Um dos maiores desafios para a efetiva implementação do mencionado sistema – e da

própria Lei – é a consolidação dos Juizados de Violência Doméstica e Familiar (JVDF) com

competência híbrida ou cumulativa:

Art. 14. Os Juizados de Violência Doméstica e Familiar contra a Mulher, órgãos da Justiça

Ordinária com competência cível e criminal, poderão ser criados pela União, no Distrito Federal

e nos Territórios, e pelos Estados, para o processo, o julgamento e a execução das causas

decorrentes da prática de violência doméstica e familiar contra a mulher.

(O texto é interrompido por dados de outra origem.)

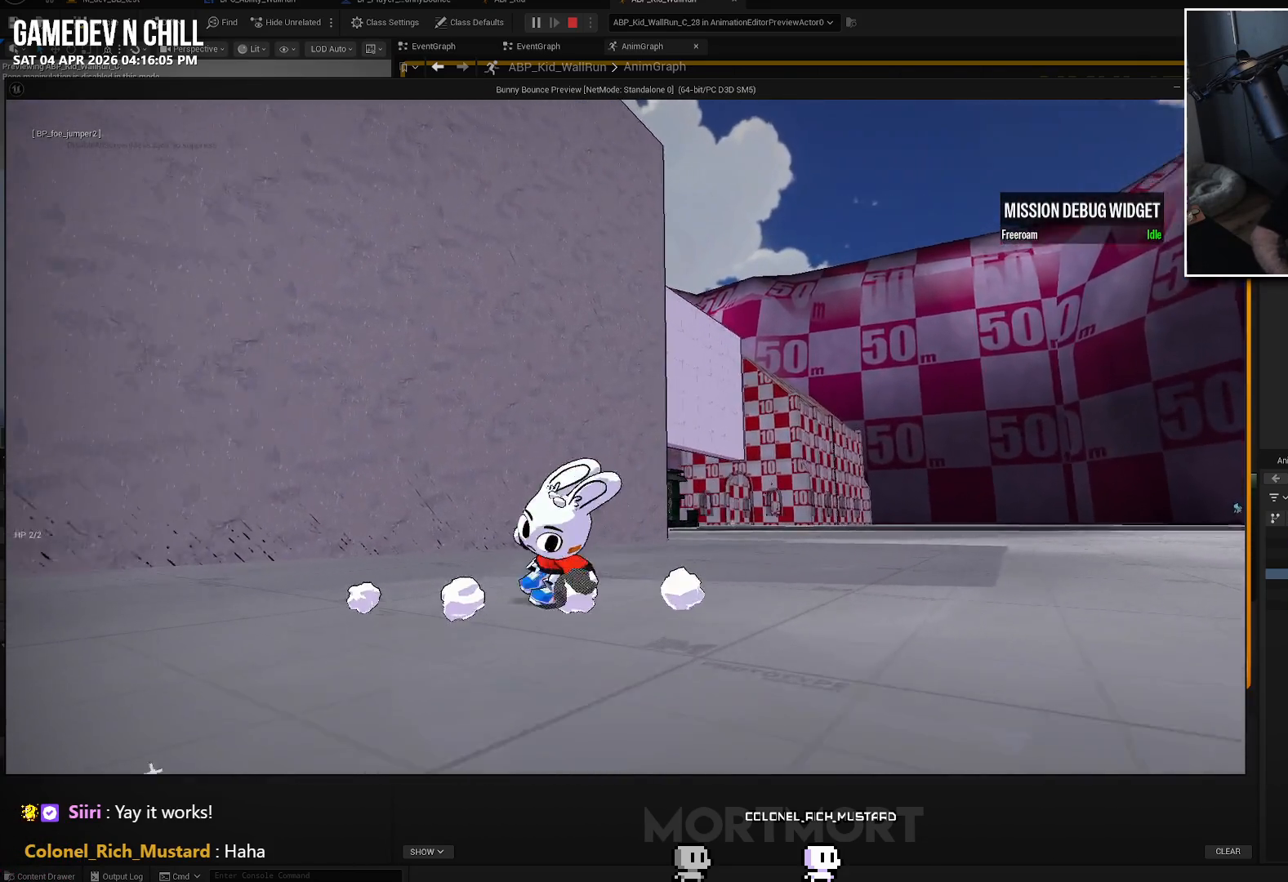
{"buttons": [], "left_stick": "up-right", "right_stick": "left", "events": [[117, "left_stick", "down-right"], [184, "right_stick", "left"], [234, "left_stick", "up-right"]]}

De acordo com o artigo citado acima, os Juizados de Violência Doméstica deveriam ser

competentes para julgar causas de natureza cível e penal, ou seja, entendendo a complexidade da

violência doméstica, a Lei Maria da Penha estabeleceu que a mulher pode se dirigir ao JVDF para

solicitar tanto uma medida protetiva de natureza penal (como a prisão preventiva), quanto um

pedido de caráter cível (como divórcio, guarda ou ação indenizatória). E, nos termos da Lei Maria

da Penha, nos locais onde não foram instaladas varas especializadas de violência doméstica, varas

criminais farão às vezes daquelas, com a mesma competência híbrida (art. 33).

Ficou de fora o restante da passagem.